Beyond the continent of Africa, Asia and South America could suffer similar crop decimation from large-scale drought — threatening a hefty proportion of the global food supply.

Besides sending chemicals aloft in the atmosphere to potentially cataclysmic results, the practice of geoengineering comes with a particularly Orwellian caveat — indiscretion exhibited thus far by the nascent administration of President Donald Trump.

Because, despite prescient warnings from cautious scientists in the field, officials now seem decidedly in favor of widescale testing and experimentation — and do not seem prone to exercise imperative prudence.

“Clearly parts of the Trump administration are very willing to open the door to reckless schemes like David Keith’s, and may well have quietly given the nod to open-air experiments,” Silvia Riberio, of technology watchdog ETC Group, told the Guardian. “Worryingly, geoengineering may emerge as this administration’s preferred approach to global warming. In their view, building a big beautiful wall of sulphate in the sky could be a perfect excuse to allow uncontrolled fossil fuel extraction. We need to be focussing on radical emissions cuts, not dangerous and unjust technofixes.”

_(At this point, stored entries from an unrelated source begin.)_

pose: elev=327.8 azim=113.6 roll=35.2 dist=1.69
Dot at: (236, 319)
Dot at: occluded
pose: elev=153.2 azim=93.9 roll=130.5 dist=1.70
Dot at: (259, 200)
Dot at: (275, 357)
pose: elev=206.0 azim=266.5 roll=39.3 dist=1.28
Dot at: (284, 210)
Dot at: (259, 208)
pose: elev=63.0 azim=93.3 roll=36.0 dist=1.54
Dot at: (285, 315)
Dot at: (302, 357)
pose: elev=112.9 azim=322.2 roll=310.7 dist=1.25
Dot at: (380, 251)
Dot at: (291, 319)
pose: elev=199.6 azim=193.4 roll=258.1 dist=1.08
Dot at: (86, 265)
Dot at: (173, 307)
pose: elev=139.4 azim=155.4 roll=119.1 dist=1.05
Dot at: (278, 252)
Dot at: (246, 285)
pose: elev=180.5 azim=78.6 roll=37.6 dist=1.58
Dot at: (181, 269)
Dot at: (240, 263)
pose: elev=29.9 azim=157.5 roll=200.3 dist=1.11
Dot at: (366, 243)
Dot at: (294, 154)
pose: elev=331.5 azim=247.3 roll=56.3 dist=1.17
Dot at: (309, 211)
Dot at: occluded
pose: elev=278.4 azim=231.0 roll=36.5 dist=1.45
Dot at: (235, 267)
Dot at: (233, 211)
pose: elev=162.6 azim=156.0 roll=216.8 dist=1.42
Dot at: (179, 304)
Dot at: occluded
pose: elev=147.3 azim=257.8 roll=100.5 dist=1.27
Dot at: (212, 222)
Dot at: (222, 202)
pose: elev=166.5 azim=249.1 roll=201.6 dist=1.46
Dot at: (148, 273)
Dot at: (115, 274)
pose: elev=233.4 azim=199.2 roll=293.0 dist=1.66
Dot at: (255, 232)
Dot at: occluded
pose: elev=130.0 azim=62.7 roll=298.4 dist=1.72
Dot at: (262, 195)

One Trump administration official and former top oil executive appears to have stepped in line with the manufactured solution to warming temperatures, as the Guardian reports,

“US Secretary of State Rex Tillerson has also appeared to support geoengineering, describing climate change as an ‘engineering problem.’ ExxonMobil’s funding of the climate denial industry is under investigation by attorney generals in the United States, but it’s less well known that ExxonMobil scientists under Tillerson’s reign as CEO were leading developers of geo-engineering technologies like carbon dioxide removal.”

On the subject of the worst possible outcome for the planet’s climate and the near-inevitable dangerous rise in sea levels — incidentally already reality — Tillerson stated at an ExxonMobil shareholders meeting in 2015,

“Our plan B has always been grounded in our beliefs around the continued evolution of technology and engineered solutions to address and react to whatever the climate system and its outcomes present to us, whether that be in the form of rises in sea level which we think you can address through different engineering accommodations along coastal areas, to changing agricultural production due to changes in weather patterns that may or may not be induced by climate change.”

ExxonMobil, of course, is under investigation for allegations of covering up the known deleterious effects on the atmosphere of pollutants from the oil and gas industry — and that certain gases do, indeed, cause global warming.

Whether or not the Harvard project will meet with success — or if aircraft will even leave the ground — remains to be seen.

Keith trepidatiously observed on Friday,

“We are not unalterably committed to doing the experiment. We’re headed down the road of doing that, but depending on what an advisory committee says and what we learn technically we’re certainly willing to stop. Our long term goal is to build a sustainable effort in solar geoengineering research that allows us to say more about ways it might actually provide public benefit.”